# Bill Pace's 10L Rebuild



## HMF (Jul 30, 2011)

Bill,

can we prevail upon you on here to show us your gearcutting setup for the SB gears, and show us the assembly of the gear train?

Thanks,


Nelson


----------



## Pacer (Jul 30, 2011)

Nelson,
I had posted earlier on the gear cutting - http://hobby-machinist.com/index.php?topic=2540.0 

Really had good intentions of taking a few more pics but ---- Have all the gears cut now (I hope!!) Started out knowing of 4 that needed replacing, but on tear down and closer inspection, ended up doing 7.

By gear train, do you mean a shot showing them from the spindle down to the gear box? I could get a pic of that. I have a trial assy mounted up now and if Im doing something to where I can keep an eye on it, I let the lathe run, changing gear positions, to let all that new stuff "seat". First minute or so of starting, it was pretty loud and I had a scare thinking I had missed some dims somewhere, but it pretty quickly started quietening down and soon was running smoothly.

This is all the old shafts and gears that I re-made. The shorter shafts on the left are from the gear train, the 2 long ones are from the gear box, the 27T from the gear box (it was more like a chain sprocket than a gear) the gears on the shafts are from the apron - the hand wheel shaft and the rack gear shaft. Then the 2 reverse gears and the big one directly under the reversers.


----------



## HMF (Jul 30, 2011)

Bill

Yes, I would love to see everything all lined up- from the spindle down to the gear box.

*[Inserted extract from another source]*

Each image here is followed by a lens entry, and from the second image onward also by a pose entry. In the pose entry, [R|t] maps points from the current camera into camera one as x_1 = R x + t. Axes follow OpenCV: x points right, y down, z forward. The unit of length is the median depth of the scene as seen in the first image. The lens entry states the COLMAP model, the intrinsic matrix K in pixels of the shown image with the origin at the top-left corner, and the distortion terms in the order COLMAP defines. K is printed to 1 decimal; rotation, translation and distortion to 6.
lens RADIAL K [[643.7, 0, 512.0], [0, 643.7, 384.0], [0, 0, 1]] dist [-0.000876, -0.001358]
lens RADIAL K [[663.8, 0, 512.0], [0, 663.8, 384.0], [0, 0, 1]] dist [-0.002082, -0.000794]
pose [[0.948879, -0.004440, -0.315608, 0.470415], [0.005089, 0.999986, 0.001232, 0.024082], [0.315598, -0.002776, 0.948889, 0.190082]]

Also, if you could shoot any sub-assemblies that you do- 

I need to do this for my 10L so anything that can help me struggle through would be great.

Thanks!


Nelson


----------



## Pacer (Jul 30, 2011)

Here is a shot of the gear train showing the parts I replaced (in that area!)- whew! when I see them like this ... hmmm, did I do all that?? and that really is hardly a drop in the bucket. I got this lathe on May 18 - some 10 wks ago, and would guestimate have got another 4-6 wks to go.


----------



## HMF (Jul 30, 2011)

Holy cow, Bill! That looks awesome! No way I could ever make gears like that-though I would love to be able to!

One day!

Nelson


----------